Folic acid and B vitamins may reduce risk of AMD in women

May 7, 2007

Long-term daily supplementation with folic acid and vitamins B6 and B12 may reduce the risk of developing age-related macular degeneration (AMD) in women with established cardiovascular disease (CVD) or CVD risk factors, said William G. Christen, ScD, DO, associate professor in medicine, Harvard Medical School, and associate epidemiologist, Division of Preventive Medicine, Brigham and Women's Hospital, Boston.

Long-term daily supplementation with folic acid and vitamins B6 and B12 may reduce the risk of developing age-related macular degeneration (AMD) in women with established cardiovascular disease (CVD) or CVD risk factors, said William G. Christen, ScD, DO, associate professor in medicine, Harvard Medical School, and associate epidemiologist, Division of Preventive Medicine, Brigham and Women's Hospital, Boston.
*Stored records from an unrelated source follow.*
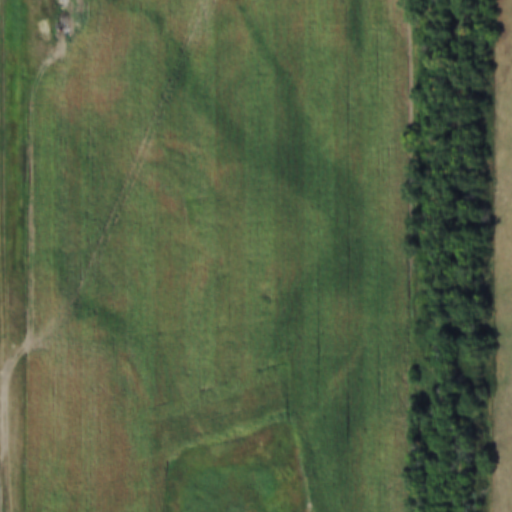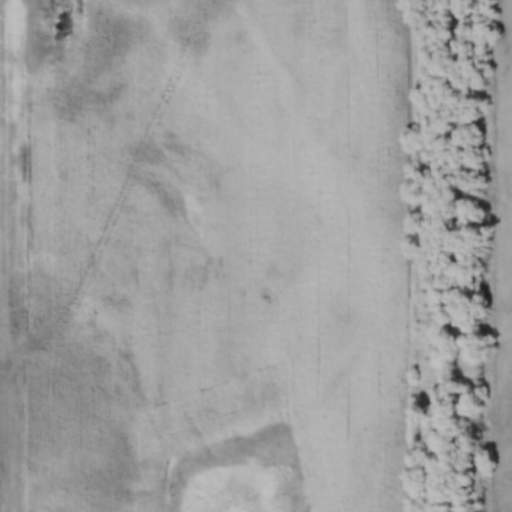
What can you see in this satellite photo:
road: (7, 256)
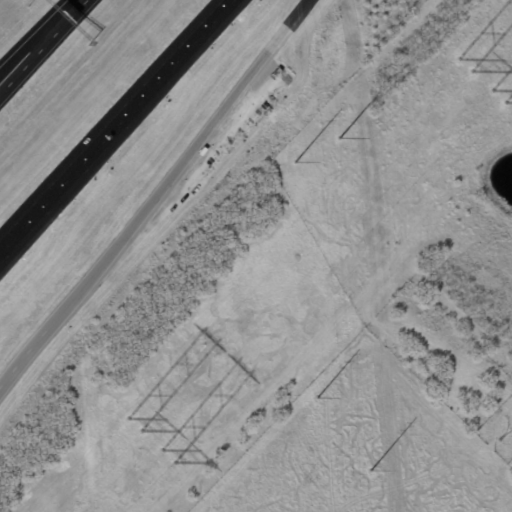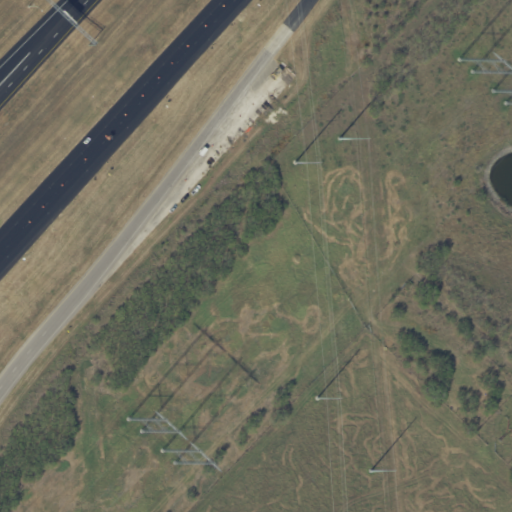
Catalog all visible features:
road: (56, 25)
road: (16, 63)
road: (16, 69)
power tower: (471, 85)
road: (114, 125)
road: (155, 195)
power tower: (135, 451)
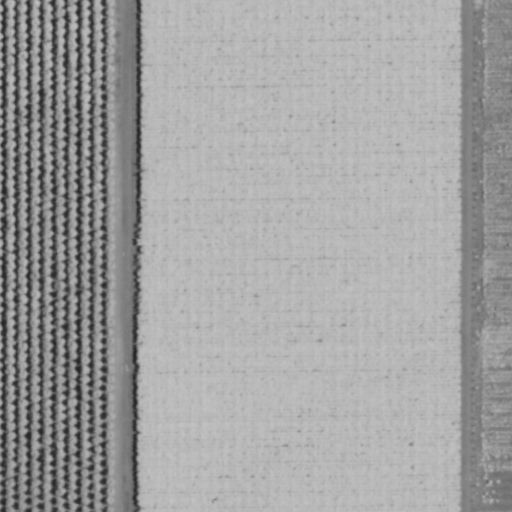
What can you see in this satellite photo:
road: (182, 114)
road: (89, 256)
crop: (256, 256)
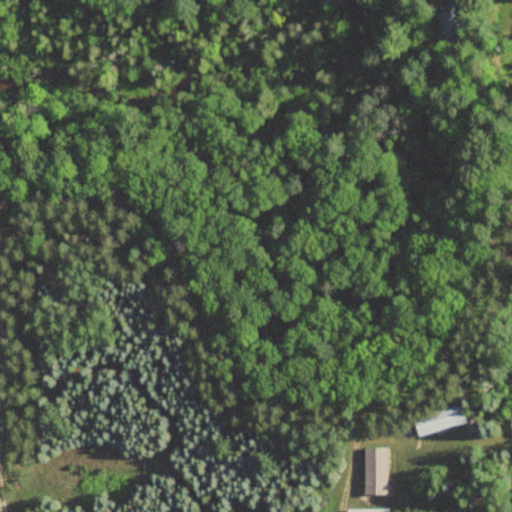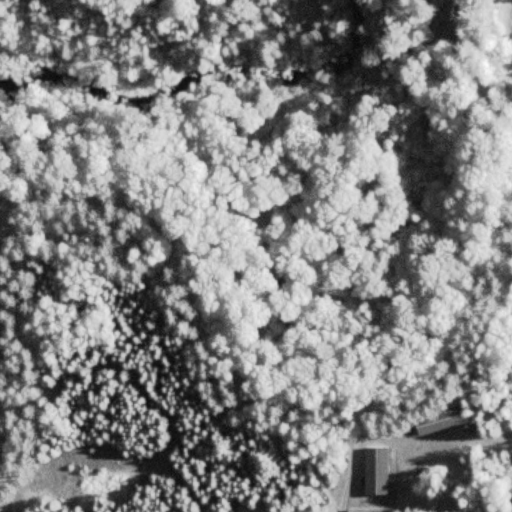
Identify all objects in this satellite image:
building: (443, 19)
river: (204, 81)
road: (483, 88)
road: (2, 366)
building: (437, 421)
building: (374, 472)
building: (366, 511)
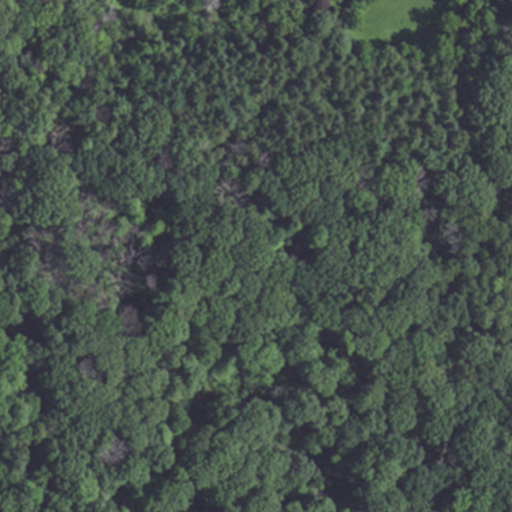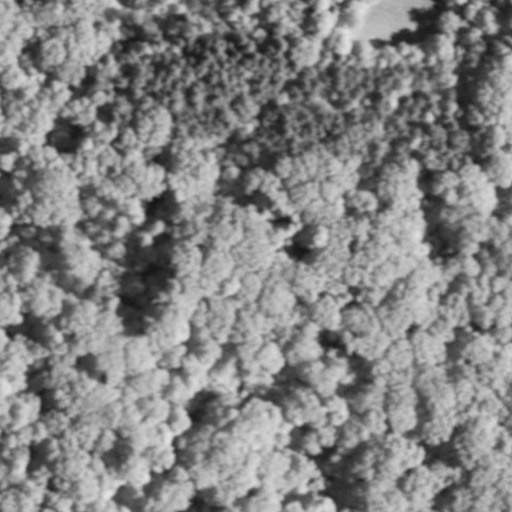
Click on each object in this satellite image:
road: (272, 240)
road: (134, 318)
Randomized trial data from a large cohort of women with CVD showed fewer cases of AMD among study participants who had been taking the supplements for an average of about 7 years than among those in a placebo group.

Folic acid and B vitamin supplementation reduced the risk of confirmed AMD by 34% and the risk of visually significant AMD by 41% over the follow-up period, Dr. Christen said.

It has been speculated that CVD and AMD share mechanisms and risk factors, one of which is the amino acid homocysteine. Inadequate intake of folic acid and the B vitamins can lead to increased concentrations of homocysteine in the blood, ultimately triggering various processes believed to be involved in the pathophysiology of AMD, Dr. Christen said. It has also been shown that supplementation with folic acid and the B vitamins can reduce homocysteine levels.

Dr. Christen reported findings from the folic acid and B vitamin arm of the Women's Antioxidant and Folic Acid Cardiovascular Study. This randomized, double-blind, placebo-controlled trial of antioxidant vitamins and folic acid was conducted among female health professionals aged 40 or older with pre-existing CVD or three or more CVD risk factors. The women were already randomly assigned to antioxidants, vitamin E, vitamin C, beta-carotene, or placebos.

For the separate arm, 5,442 women were randomly assigned to 2.5 mg/d of folic acid, 50 mg/day of vitamin B6, and 1 mg/day of vitamin B12 or placebo. Among this group, 5,205 did not have a baseline diagnosis of AMD and were included in the analysis; 2,607 were randomized to active treatment and 2,598 to placebo. The average age in both groups was 62.6 years.

After an average of 7.3 years of treatment and follow-up, 137 cases of AMD were documented through self-reporting, supplemented by medical record evidence. There were 55 cases of confirmed AMD in the folic acid/B6/B12 group and 82 in the placebo group (p = 0.02). For the outcome measure of AMD with vision loss, 26 cases were reported in the folic acid/B6/B12 group and 44 in the placebo group (p = 0.04).

There was no evidence that the effect of folic acid or the B vitamins on AMD was modified by any of the baseline risk factors of study participants.